And I’ve been like this for two and a half weeks now, and it keeps dropping new surprises on me so I’ve got no idea when it will let me go…
I lost 15 pounds, and that was startling and positive. Not sure why I was so startled, I think it’s hard for me to notice the healthy changes I make and pat myself on the back unless some kind of tangible progress comes out of it, but lately I actually have noticed myself doing better at picking the salad from the garden over chips or pasta on the side, I’ve been back into yoga in bed, and in my better moments I try to sneak tiny bits of yoga into my day, with my arms close to my body and not pushing my flexibility to it’s max because I’m not in that kind of shape and my body can and will bend too far in every direction if I don’t watch myself in a mirror while I do it.
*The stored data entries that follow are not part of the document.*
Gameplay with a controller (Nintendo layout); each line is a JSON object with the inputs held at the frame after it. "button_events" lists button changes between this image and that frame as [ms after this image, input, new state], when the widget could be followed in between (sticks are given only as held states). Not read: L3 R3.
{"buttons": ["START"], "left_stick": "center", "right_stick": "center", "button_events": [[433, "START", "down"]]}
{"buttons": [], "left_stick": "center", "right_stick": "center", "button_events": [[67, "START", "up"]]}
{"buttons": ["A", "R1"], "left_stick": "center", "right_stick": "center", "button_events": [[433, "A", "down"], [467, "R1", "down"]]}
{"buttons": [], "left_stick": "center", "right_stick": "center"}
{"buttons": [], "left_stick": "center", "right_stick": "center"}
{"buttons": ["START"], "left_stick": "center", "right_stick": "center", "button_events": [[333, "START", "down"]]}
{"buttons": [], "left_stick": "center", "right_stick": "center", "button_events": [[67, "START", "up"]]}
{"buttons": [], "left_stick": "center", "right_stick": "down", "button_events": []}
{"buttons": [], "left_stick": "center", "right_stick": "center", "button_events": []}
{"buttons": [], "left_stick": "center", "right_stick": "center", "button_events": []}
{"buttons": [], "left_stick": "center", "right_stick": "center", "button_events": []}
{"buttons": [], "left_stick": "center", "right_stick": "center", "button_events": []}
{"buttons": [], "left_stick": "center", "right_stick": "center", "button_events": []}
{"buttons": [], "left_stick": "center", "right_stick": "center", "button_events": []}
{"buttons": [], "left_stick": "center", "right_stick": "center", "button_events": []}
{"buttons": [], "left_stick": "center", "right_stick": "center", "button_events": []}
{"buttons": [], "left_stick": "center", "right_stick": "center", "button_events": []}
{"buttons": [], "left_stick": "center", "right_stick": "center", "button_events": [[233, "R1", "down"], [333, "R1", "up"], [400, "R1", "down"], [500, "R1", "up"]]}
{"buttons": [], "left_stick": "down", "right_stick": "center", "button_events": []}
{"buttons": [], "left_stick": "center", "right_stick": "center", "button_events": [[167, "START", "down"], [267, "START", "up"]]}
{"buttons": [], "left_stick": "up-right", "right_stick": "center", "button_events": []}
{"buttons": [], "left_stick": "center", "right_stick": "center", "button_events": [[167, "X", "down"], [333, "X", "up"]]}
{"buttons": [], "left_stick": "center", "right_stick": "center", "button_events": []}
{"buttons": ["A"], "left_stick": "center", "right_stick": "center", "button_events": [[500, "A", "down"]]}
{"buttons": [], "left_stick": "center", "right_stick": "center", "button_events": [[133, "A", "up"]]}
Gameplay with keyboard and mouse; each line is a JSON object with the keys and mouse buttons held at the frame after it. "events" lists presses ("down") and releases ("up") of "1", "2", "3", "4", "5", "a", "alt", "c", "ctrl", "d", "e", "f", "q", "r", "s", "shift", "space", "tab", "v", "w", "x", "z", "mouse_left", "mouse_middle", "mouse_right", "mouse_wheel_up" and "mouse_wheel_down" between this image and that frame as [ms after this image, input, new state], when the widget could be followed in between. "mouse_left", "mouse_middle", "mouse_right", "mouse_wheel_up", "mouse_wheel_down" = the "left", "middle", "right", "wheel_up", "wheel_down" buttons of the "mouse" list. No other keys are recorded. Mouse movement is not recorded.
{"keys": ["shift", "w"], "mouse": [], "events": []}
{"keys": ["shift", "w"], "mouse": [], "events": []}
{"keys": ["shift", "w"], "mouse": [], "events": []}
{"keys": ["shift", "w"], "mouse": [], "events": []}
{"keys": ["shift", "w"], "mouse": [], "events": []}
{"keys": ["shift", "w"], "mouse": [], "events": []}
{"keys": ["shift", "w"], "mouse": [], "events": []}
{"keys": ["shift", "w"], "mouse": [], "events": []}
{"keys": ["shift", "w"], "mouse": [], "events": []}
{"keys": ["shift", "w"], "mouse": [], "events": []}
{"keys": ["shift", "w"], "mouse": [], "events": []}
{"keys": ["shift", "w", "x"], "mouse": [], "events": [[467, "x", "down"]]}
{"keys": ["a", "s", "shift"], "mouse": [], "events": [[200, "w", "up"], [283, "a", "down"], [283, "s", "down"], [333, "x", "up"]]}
I’m so exhausted that it makes me laugh that I’m adding yoga back into my days but I can’t shower more than once every five days. Priorities slightly skewed? I don’t know, a shower is one very big expenditure of spoons that you’re committed to once you start, and yoga I can stop any time it hurts me, I can modify it to hurt less or not at all and to be done lying down even, and I dole out spoons one at a time to each little micro-session which is much less punishing on my body than taking a shower. God I miss being able to do that every day. The stupid shit we take for granted when we are healthy, I was so greedy taking two or three a day during sports and summer or just to get warm in the winter, and I never imagined I would ever give up my obsession with being sparkly clean every single day. It hurts to think about stuff like that though, and in general I just try to accept that things are the way they are and not ask “why me?” too much.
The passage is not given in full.